The interview also was a major moment in the drawn-out feud between Republicans and Biden about whether he would cooperate in the impeachment inquiry. He had refused repeatedly to sit for a private deposition, and Republicans threatened to hold him in contempt of Congress for defying an earlier subpoena to do so.

Biden had maintained that he was worried that House Republicans would selectively leak portions of his testimony to misrepresent his account and try to harm his father. He made two surprise appearances on Capitol Hill in which he challenged Republicans to question him at a public hearing. But after the contempt threat, Biden relented.

Hunter Biden is already under federal indictment over accusations of tax crimes related to his overseas business interests, including with companies and partners in Ukraine and China. Testifying is a risk because anything he says could be used against him in the criminal case.

Republicans have determined through bank records that from 2014 to 2019, Biden family members received about $15 million through business deals from foreign entities. But they have yet to show that any of the deals were illegal, or that the elder Biden benefited from them.

House Republicans have uncovered evidence that the elder Biden was aware of and met some of his son’s business partners, raising questions about whether some of the president’s public statements about the deals were intentionally misleading.
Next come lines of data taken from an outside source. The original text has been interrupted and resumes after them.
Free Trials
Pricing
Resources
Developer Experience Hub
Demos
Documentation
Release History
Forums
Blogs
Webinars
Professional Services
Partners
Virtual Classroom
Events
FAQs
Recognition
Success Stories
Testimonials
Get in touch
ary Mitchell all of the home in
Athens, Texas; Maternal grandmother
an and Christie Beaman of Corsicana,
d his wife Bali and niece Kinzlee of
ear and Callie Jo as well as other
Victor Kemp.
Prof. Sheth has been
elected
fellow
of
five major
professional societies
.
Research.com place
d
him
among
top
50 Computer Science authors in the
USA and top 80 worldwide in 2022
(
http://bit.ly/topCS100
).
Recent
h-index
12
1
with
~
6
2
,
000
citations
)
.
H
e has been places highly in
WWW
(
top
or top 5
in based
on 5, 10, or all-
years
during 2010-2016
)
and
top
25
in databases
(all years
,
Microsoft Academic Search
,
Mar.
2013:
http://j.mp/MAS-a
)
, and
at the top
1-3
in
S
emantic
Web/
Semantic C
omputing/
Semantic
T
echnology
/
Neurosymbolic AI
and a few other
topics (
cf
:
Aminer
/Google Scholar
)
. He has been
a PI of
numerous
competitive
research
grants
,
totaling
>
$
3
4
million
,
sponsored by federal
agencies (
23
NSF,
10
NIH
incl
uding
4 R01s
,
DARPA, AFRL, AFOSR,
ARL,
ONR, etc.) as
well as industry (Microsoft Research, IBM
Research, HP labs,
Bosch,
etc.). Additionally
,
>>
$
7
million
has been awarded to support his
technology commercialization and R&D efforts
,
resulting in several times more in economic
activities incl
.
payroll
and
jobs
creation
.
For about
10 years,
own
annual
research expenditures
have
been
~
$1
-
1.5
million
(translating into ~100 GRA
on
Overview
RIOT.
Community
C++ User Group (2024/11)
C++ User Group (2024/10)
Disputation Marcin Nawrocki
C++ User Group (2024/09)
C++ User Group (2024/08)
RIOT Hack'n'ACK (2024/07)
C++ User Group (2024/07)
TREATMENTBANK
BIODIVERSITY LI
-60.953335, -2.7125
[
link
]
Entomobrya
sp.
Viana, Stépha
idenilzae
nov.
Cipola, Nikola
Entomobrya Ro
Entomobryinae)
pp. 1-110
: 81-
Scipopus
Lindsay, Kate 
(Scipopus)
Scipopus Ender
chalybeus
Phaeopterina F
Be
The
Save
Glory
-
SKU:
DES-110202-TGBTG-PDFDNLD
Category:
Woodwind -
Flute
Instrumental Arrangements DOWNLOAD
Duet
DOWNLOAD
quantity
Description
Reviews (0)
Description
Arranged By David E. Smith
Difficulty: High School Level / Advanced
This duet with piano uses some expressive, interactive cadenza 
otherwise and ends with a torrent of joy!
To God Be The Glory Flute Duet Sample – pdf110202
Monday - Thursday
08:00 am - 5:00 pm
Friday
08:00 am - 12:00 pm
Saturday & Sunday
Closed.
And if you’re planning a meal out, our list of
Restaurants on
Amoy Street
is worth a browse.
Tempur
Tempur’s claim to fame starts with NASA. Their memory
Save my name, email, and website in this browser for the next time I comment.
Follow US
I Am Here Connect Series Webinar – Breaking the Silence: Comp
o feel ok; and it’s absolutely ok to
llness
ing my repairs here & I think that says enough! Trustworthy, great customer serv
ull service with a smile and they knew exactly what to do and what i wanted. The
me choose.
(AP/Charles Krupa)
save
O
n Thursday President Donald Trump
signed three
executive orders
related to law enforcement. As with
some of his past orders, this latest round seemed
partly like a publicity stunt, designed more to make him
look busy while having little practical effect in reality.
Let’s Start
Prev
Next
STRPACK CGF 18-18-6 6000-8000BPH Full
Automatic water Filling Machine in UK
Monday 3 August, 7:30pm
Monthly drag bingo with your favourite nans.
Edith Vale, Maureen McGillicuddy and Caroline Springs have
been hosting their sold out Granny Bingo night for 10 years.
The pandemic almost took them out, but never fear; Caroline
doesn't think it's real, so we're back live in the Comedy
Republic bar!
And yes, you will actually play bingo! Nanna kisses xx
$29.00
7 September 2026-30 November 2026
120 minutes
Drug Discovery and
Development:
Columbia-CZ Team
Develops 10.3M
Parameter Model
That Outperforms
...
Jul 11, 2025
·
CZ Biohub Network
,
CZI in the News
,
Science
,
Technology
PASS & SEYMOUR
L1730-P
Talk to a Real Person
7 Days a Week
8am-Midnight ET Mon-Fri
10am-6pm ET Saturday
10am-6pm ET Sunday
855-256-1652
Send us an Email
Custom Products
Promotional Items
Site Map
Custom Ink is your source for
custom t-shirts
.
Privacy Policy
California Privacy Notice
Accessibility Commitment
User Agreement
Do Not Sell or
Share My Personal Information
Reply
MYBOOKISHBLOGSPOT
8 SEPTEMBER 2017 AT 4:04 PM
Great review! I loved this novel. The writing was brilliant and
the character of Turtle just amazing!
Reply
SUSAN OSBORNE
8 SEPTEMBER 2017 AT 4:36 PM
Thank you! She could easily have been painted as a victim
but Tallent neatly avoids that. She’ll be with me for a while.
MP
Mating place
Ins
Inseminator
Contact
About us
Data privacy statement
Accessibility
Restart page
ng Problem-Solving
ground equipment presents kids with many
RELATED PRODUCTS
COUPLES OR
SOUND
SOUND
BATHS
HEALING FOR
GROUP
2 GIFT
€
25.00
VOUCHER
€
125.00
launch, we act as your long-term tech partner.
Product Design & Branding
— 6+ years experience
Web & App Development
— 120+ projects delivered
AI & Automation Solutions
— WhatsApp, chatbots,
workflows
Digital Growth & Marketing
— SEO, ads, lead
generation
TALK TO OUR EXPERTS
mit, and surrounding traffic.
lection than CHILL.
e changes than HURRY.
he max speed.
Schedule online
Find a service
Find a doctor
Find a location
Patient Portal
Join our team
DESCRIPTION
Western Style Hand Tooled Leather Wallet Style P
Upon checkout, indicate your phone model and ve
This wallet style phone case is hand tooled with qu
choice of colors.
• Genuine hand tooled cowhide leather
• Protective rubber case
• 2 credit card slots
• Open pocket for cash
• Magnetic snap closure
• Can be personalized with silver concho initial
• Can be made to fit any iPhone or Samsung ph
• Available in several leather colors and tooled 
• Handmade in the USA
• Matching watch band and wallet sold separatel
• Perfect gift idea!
But a key witness also testified that such conversations were superficial in nature, extending only to niceties like the weather or fishing.

In his opening statement, Hunter Biden acknowledged making “mistakes in my life, and I have squandered opportunities and privileges that were afforded to me.” But he said his mistakes and shortcomings “are my own and not my father’s.”

“During my battle with addiction, my father was there for me,” he said. “He helped save my life. His love and support made it possible for me to get sober, stay sober and rebuild my life as a father, husband, son and brother.”

Last week, Republicans interviewed another key Biden family member, the president’s brother James, but that testimony did not produce the bombshell revelations the GOP sought. James Biden told investigators that his older brother was not involved in any of the business deals in which he and Hunter Biden were partners.

House Republicans have already voted to impeach Alejandro Mayorkas, the homeland security secretary, on charges that he had intentionally refused to enforce immigration laws. They have yet to send those impeachment articles over to the Democratic-controlled Senate, which is expected to quickly reject the charges.